Action item: Transcribe the entries below word for word, beginning at the line with "from the convenience" and stopping after the line with "[26])|(?:(?:16|[2"; drop all pictures.

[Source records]
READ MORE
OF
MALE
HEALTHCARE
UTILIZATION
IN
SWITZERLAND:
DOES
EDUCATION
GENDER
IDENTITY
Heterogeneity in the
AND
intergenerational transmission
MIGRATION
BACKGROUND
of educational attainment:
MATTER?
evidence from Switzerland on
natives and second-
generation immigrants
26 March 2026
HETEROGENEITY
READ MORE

==

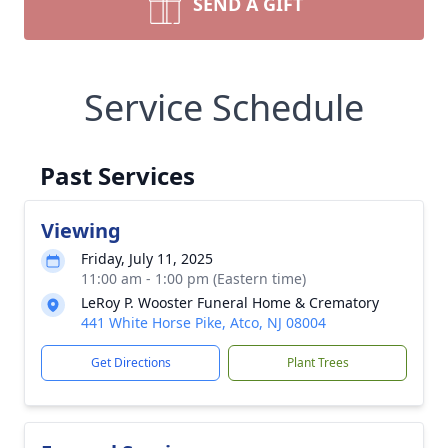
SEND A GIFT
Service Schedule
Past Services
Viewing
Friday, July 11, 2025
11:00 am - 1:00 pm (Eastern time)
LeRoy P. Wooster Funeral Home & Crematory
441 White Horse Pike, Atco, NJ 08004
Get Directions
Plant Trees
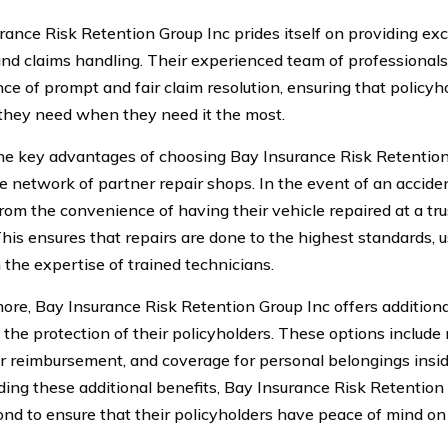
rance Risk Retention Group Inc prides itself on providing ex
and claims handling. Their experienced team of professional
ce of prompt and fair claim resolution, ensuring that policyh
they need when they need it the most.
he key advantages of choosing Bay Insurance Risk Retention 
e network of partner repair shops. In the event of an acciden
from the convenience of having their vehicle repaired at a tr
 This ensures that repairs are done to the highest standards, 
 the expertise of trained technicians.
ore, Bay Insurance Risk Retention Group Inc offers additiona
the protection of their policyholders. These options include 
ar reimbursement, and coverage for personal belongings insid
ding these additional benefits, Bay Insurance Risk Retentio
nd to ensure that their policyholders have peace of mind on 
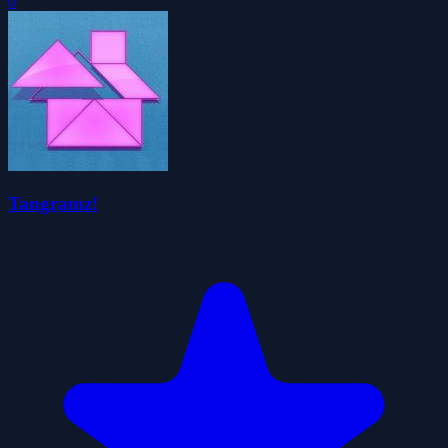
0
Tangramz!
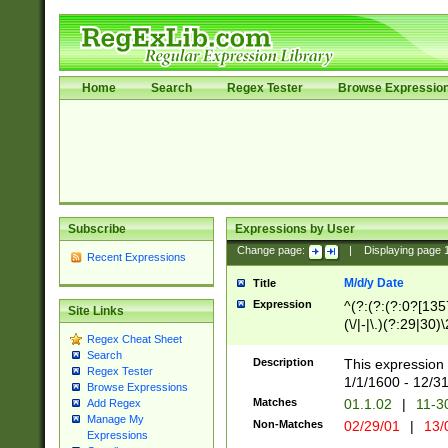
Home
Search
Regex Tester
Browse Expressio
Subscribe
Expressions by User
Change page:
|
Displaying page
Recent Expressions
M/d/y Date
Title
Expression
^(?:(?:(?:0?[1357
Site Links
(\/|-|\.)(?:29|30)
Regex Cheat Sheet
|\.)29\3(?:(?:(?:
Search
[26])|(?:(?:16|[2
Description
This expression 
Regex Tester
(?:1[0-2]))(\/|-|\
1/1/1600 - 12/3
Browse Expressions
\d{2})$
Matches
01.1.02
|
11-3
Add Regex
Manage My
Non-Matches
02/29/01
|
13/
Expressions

Response for this exercise:
from the convenience of having their vehicle repaired at a tr
 This ensures that repairs are done to the highest standards, 
 the expertise of trained technicians.
ore, Bay Insurance Risk Retention Group Inc offers additiona
the protection of their policyholders. These options include 
ar reimbursement, and coverage for personal belongings insid
ding these additional benefits, Bay Insurance Risk Retentio
nd to ensure that their policyholders have peace of mind on 
0
Tangramz!
Home
Search
Regex Tester
Browse Expressio
Subscribe
Expressions by User
Change page:
|
Displaying page
Recent Expressions
M/d/y Date
Title
Expression
^(?:(?:(?:0?[1357
Site Links
(\/|-|\.)(?:29|30)
Regex Cheat Sheet
|\.)29\3(?:(?:(?:
Search
[26])|(?:(?:16|[2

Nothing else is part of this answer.